Of this, the Spaniards would learn later. At the time, the soldiers deferred to the mummies’ power even as they defied it. The Spaniards took all the gold from the dead couple in front of them but incongruously, in a sign of respect, agreed to take their shoes off before doing so. Such was the power that the ancient Andean dead wielded over the living, even when the Spaniards would later deny—nervously—their continuing vitality. And if measured in the true wealth the mummies still possessed—which was the people they sustained and who looked up to them—the Inca emperors achieved more in death than most of us do in a lifetime.
In that, the Inca were hardly alone. In the Andes, mummification was a way of preserving power, not memorializing it. As the Spanish discovered, the western spine of South America might be the Earth’s largest natural laboratory for making mummies. The sands of its bone-dry coast, stretching from Peru down to northern Chile, first made them naturally.
Then, 7,000 years ago, the Chinchorro people learned to mummify their dead—2,000 years before the ancient Egyptians. Archaeologists now think that artificial mummification transformed loved ones into representatives of the community—ambassadors to the natural world who ensured the fertility of their descendants and their resources. It also may have been a way of understanding and ritualizing the everyday experience of encountering the dead, preserved and exposed by the passage of time in desert sands, on cold, dry peaks and across high plains.
By the time Inca expansion began in the 1200s, highland Andean peoples were placing their ancestors in caves or similarly accessible burial towers—chullpas, whose location marked resources and divided territory. Whether permanently buried or temporarily interred, sometimes to be taken out and danced with, the mummies remained in an important way alive: like a dry seed, ready to bloom. Not dead but slowed, they brimmed with extraordinary invisible strength.
The oldest among them could also become huacas, holy things.
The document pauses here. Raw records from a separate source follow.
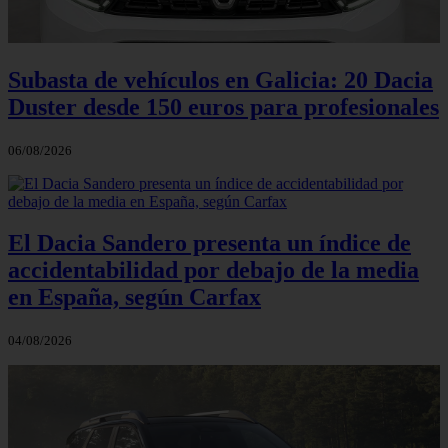
Subasta de vehículos en Galicia: 20 Dacia
Duster desde 150 euros para profesionales
06/08/2026
El Dacia Sandero presenta un índice de
accidentabilidad por debajo de la media
en España, según Carfax
04/08/2026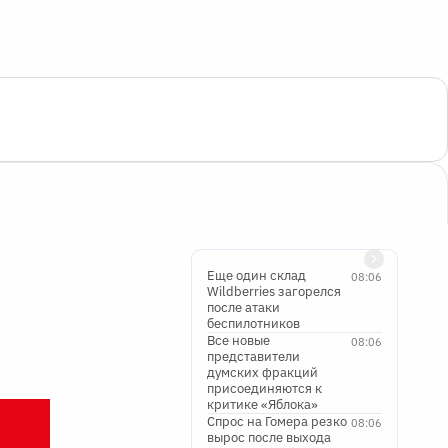
Еще один склад
08:06
Wildberries загорелся
после атаки
беспилотников
Все новые
08:06
представители
думских фракций
присоединяются к
критике «Яблока»
Спрос на Гомера резко
08:06
вырос после выхода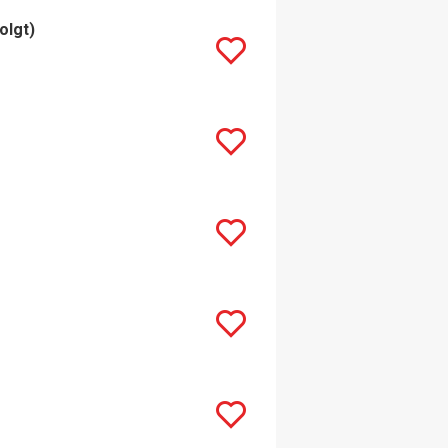
olgt)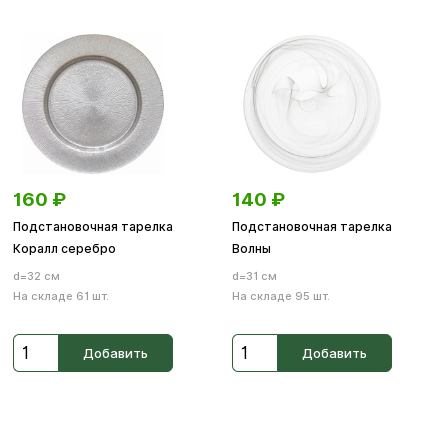
160
₽
140
₽
Подстановочная тарелка
Подстановочная тарелка
Коралл серебро
Волны
d=32 см
d=31 см
На складе 61 шт.
На складе 95 шт.
Добавить
Добавить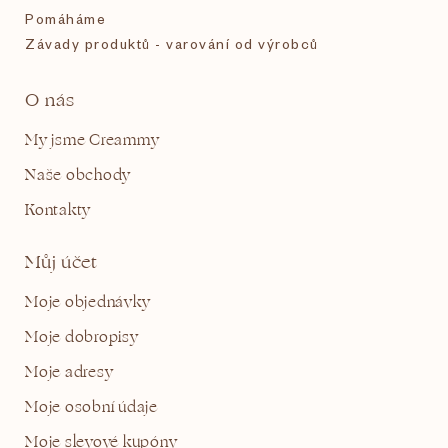
Pomáháme
Závady produktů - varování od výrobců
O nás
My jsme Creammy
Naše obchody
Kontakty
Můj účet
Moje objednávky
Moje dobropisy
Moje adresy
Moje osobní údaje
Moje slevové kupóny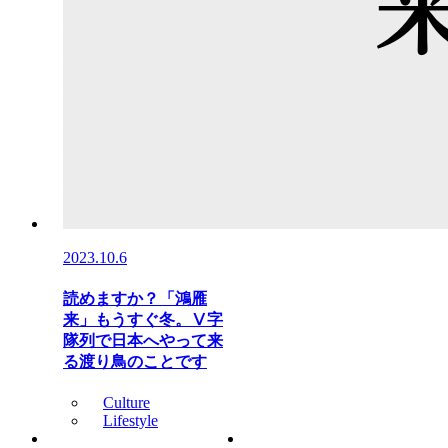
2023.10.6
読めますか？「鴻雁
来」もうすぐ冬。Ⅴ字
隊列で日本へやって来
る渡り鳥のことです
Culture
Lifestyle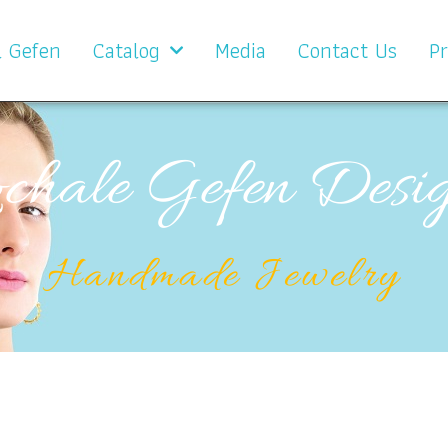
l Gefen
Catalog
Media
Contact Us
Pr
chale Gefen Desi
Handmade Jewelry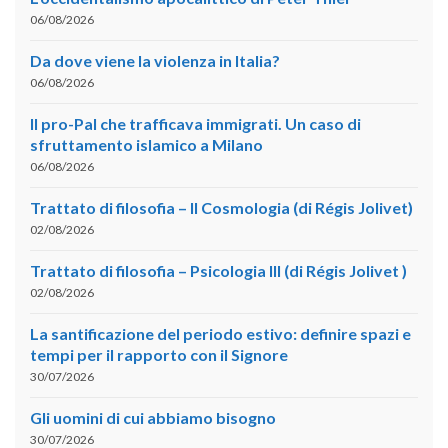
06/08/2026
Da dove viene la violenza in Italia?
06/08/2026
Il pro-Pal che trafficava immigrati. Un caso di
sfruttamento islamico a Milano
06/08/2026
Trattato di filosofia – II Cosmologia (di Régis Jolivet)
02/08/2026
Trattato di filosofia – Psicologia III (di Régis Jolivet )
02/08/2026
La santificazione del periodo estivo: definire spazi e
tempi per il rapporto con il Signore
30/07/2026
Gli uomini di cui abbiamo bisogno
30/07/2026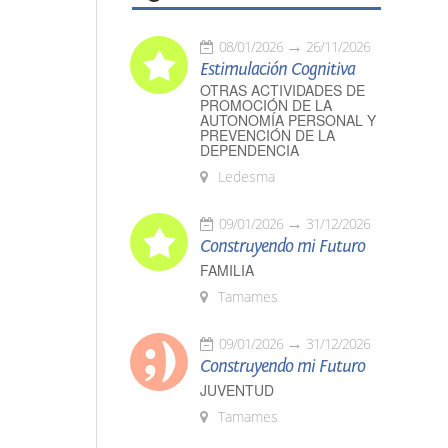
08/01/2026
26/11/2026
Estimulación Cognitiva
OTRAS ACTIVIDADES DE
PROMOCIÓN DE LA
AUTONOMÍA PERSONAL Y
PREVENCIÓN DE LA
DEPENDENCIA
Ledesma
09/01/2026
31/12/2026
Construyendo mi Futuro
FAMILIA
Tamames
09/01/2026
31/12/2026
Construyendo mi Futuro
JUVENTUD
Tamames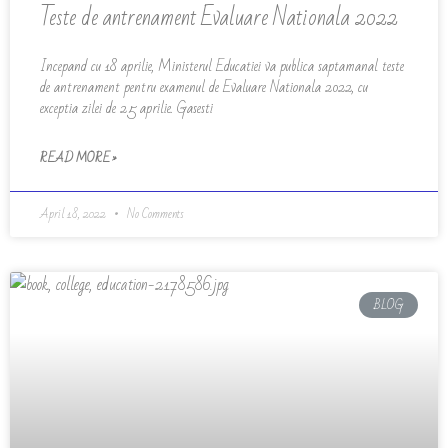
Teste de antrenament Evaluare Nationala 2022
Incepand cu 18 aprilie, Ministerul Educatiei va publica saptamanal teste
de antrenament pentru examenul de Evaluare Nationala 2022, cu
exceptia zilei de 25 aprilie. Gasesti
READ MORE »
April 18, 2022
No Comments
BLOG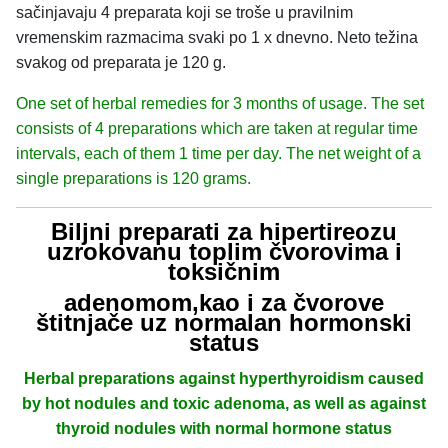
sačinjavaju 4 preparata koji se troše u pravilnim
vremenskim razmacima svaki po 1 x dnevno. Neto težina
svakog od preparata je 120 g.
One set of herbal remedies for 3 months of usage. The set
consists of 4 preparations which are taken at regular time
intervals, each of them 1 time per day. The net weight of a
single preparations is 120 grams.
Biljni preparati za hipertireozu
uzrokovanu toplim čvorovima i
toksičnim
adenomom,kao i za čvorove
štitnjače uz normalan hormonski
status
Herbal preparations against hyperthyroidism caused
by hot nodules and toxic adenoma, as well as against
thyroid nodules with normal hormone status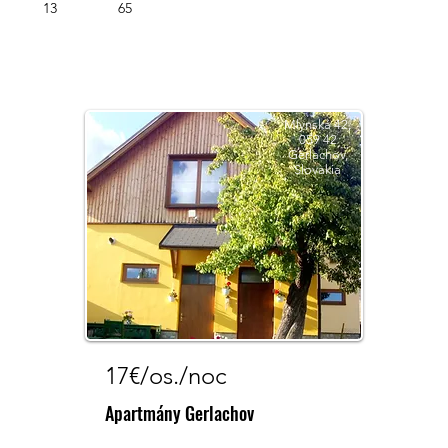
13
65
Mlynská 42,
059 42
Gerlachov,
Slovakia
17€/os./noc
Apartmány Gerlachov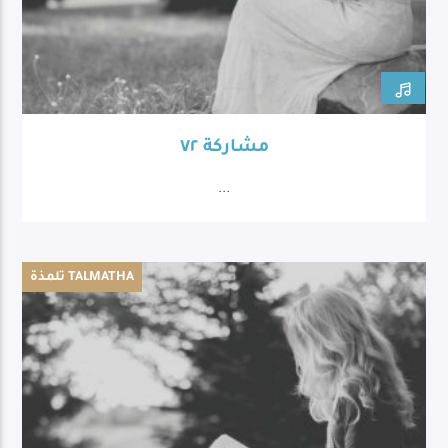
مشاركة ٧٢
...
تلمذة TALMATHA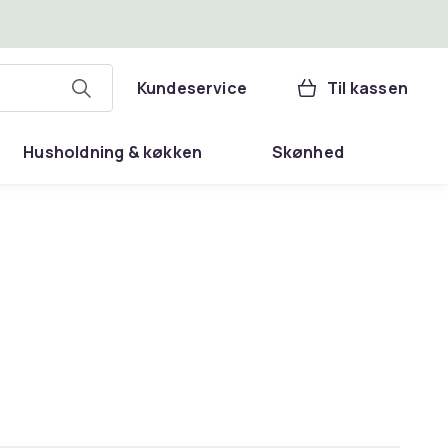
Kundeservice
Til kassen
Husholdning & køkken
Skønhed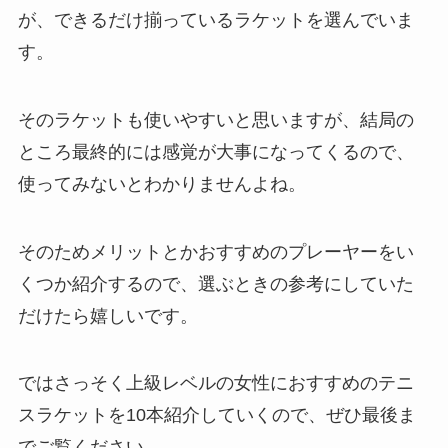
が、できるだけ揃っているラケットを選んでいま
す。
そのラケットも使いやすいと思いますが、結局の
ところ最終的には感覚が大事になってくるので、
使ってみないとわかりませんよね。
そのためメリットとかおすすめのプレーヤーをい
くつか紹介するので、選ぶときの参考にしていた
だけたら嬉しいです。
ではさっそく上級レベルの女性におすすめのテニ
スラケットを10本紹介していくので、ぜひ最後ま
でご覧ください。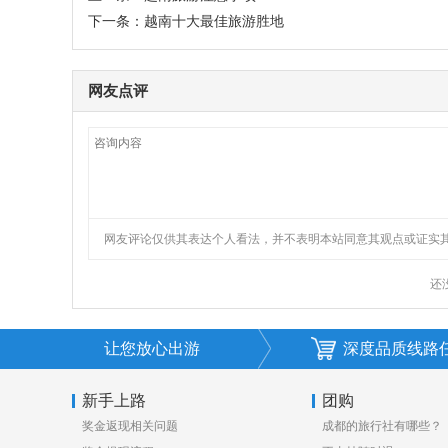
下一条：
越南十大最佳旅游胜地
让您放心出游
深度品质线路
新手上路
团购
奖金返现相关问题
成都的旅行社有哪些？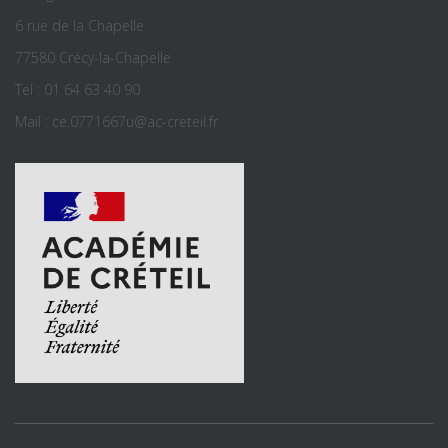
6 rue de la Chapelle
77580 Crécy-la-Chapelle
Tel : 01 64 63 40 90
Mail : ce.0771667u@ac-creteil.fr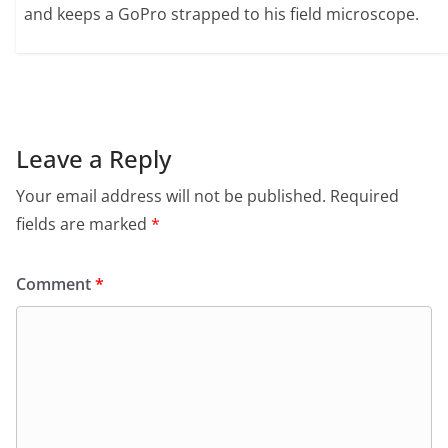
and keeps a GoPro strapped to his field microscope.
Leave a Reply
Your email address will not be published.
Required
fields are marked
*
Comment
*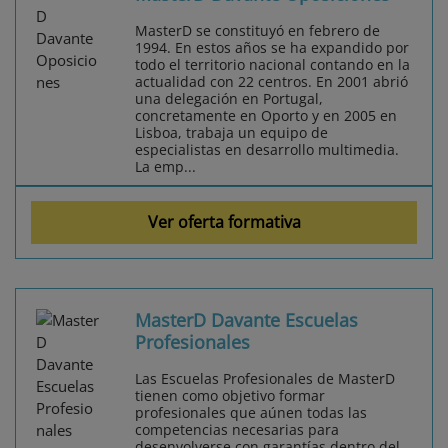
MasterD se constituyó en febrero de
1994. En estos años se ha expandido por
todo el territorio nacional contando en la
actualidad con 22 centros. En 2001 abrió
una delegación en Portugal,
concretamente en Oporto y en 2005 en
Lisboa, trabaja un equipo de
especialistas en desarrollo multimedia.
La emp...
Ver oferta formativa
MasterD Davante Escuelas
Profesionales
Las Escuelas Profesionales de MasterD
tienen como objetivo formar
profesionales que aúnen todas las
competencias necesarias para
desenvolverse con garantías dentro del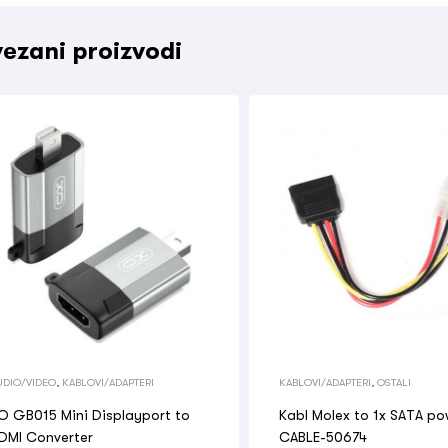
ezani proizvodi
UDIO/VIDEO
,
KABLOVI/ADAPTERI
KABLOVI/ADAPTERI
,
OSTALI
O GB015 Mini Displayport to
Kabl Molex to 1x SATA po
DMI Converter
CABLE-50674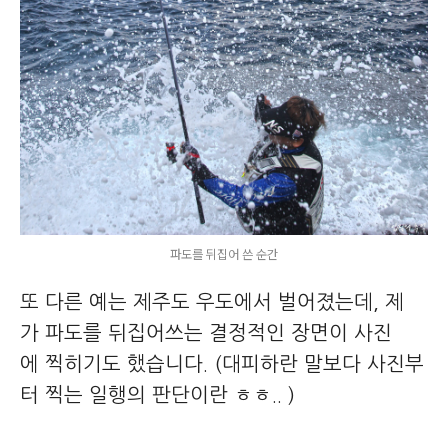
파도를 뒤집어 쓴 순간
또 다른 예는 제주도 우도에서 벌어졌는데, 제
가 파도를 뒤집어쓰는 결정적인 장면이 사진
에 찍히기도 했습니다. (대피하란 말보다 사진부
터 찍는 일행의 판단이란 ㅎㅎ.. )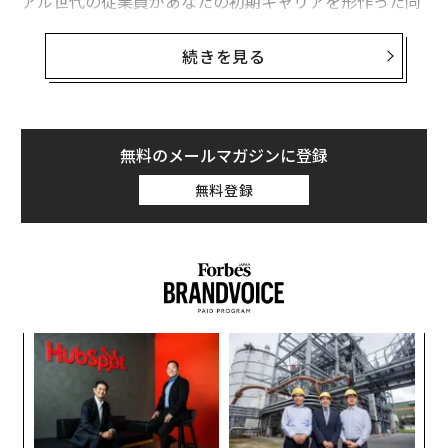
アル世代の従業員があなたの初期キャリアを形作った同
じ文化的合図に反応しないのか疑問に思っているなら、
考慮すべき真実がある：彼らは野心を拒絶しているので
続きを見る
はない。彼らは、前の世代が耐えてきたバーンアウトの
青写真を拒絶しているのだ。
多くの職場で、静かな変化が形作られつつある—成長す
無料のメールマガジンに登録
ること、リードすること、そして留まることの意味の再
無料登録
調整だ。若手のプロフェッショナルたちは仕事に無関心
なわけではない。しかし彼らは、目的が構築される速度
よりも早くエネルギーが消費されることの代償を目の当
たりにしてきた。そして、もはやその代償を払おうとは
していない。
より速くではなく、より深く成長する
伝
る
モ
多くの組織は今でも暗黙の公式で運営されている：成功
〈7
＝可視性。最も大きな声を出す。最も遅くまでオンライ
ャ
ト
ンにいる。すべてにイエスと言う。たとえ自分が共感し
The Inca Empire was able to spread as quickly as it did in part because of its fluency with this shared Andean idiom of divine ancestry. The Inca would honor—and control—their subjects’ most revered mummified dead by taking them to Cusco and worshipping them there. In exchange, subject lords were called upon to recognize that the Inca, as children of the sun, were the ancestors of all humanity; they were sometimes enjoined to offer their own sons and daughters to the empire, to be pampered, taught and then sacrificed and planted on sacred mountaintops, where they themselves were naturally preserved.